Parabéns virtuais, professor!
Num ano em que estamos tão próximos dos nossos limites, festejar o dia do professor (ontem, 15 de outubro) ganha um significado estranho. Talvez seja hora de lembrarmos o que temos, de fato, a comemorar sem o romantismo ingênuo da imagem heroica do mestre que tudo suporta e tudo contorna e sem o radicalismo amargo de quem só vê como saída a luta armada.
A pandemia mostrou que os professores são sim comprometidos com a profissão que escolheram e que estão longe de corresponder à desastrosa opinião do ministro da educação de que só segue essa carreira quem não tem outra opção. Quem escolhe ser professor por falta de opção, embora não lhe caiba, não aumenta seu plano de internet, pagando do próprio bolso, para não deixar seus alunos sem aulas.
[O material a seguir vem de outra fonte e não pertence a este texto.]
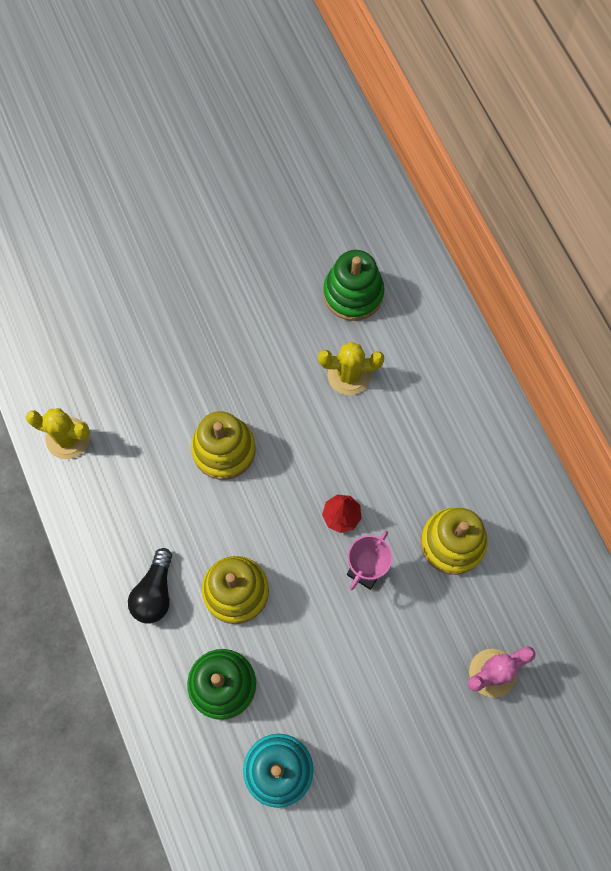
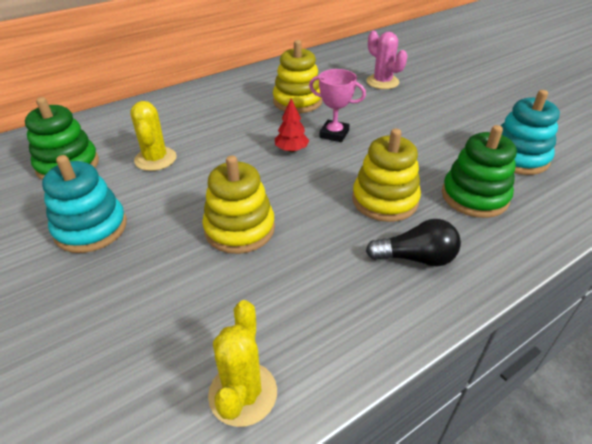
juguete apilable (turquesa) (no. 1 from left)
Quem está no magistério por não ter conseguido seguir outra carreira não se supera, aprendendo a manipular aplicativos e plataformas em tempo recorde. Quem é professor por acaso não encara seus fantasmas e medos e se dispõe a gravar vídeos e fazer lives, além de abrir quase publicamente suas aulas à avaliação (e crítica) de todos.
Precisamos comemorar sim o aumento de reconhecimento que estamos tendo por parte dos pais e da sociedade ao assistirem nossa superação enquanto pessoas e enquanto profissionais. As famílias sentiram na pele a dificuldade que é manter crianças e adolescentes concentrados e motivados para aprender e o quanto essa habilidade é digna de parabéns. A sociedade percebeu que ensinar não é habilidade de qualquer um, mas sim característica específica de uma profissão que requer formação contínua.
Vamos comemorar a nossa capacidade de adaptação e criatividade, comprovadas pelas fantásticas atividades propostas no ensino remoto, com destaque especial para nossa invenção dessa modalidade na educação infantil. Professores da educação infantil estão acumulando papéis de motivadores das crianças, curadores de atividades viáveis de desenvolvimento sob a mediação dos pais e treinadores dos pais e responsáveis das crianças para que possam mediar as atividades remotas em casa.
Enfim, sugiro que o dia do mestre em 2020 seja marcado pela consciência do quanto somos capazes de enfrentar adversidades e de superar nossas limitações, porém, é fundamental a consciência de que esse fato não pode ser usado como argumento para a omissão do poder público e dos donos de escolas. Parabéns virtuais, professor!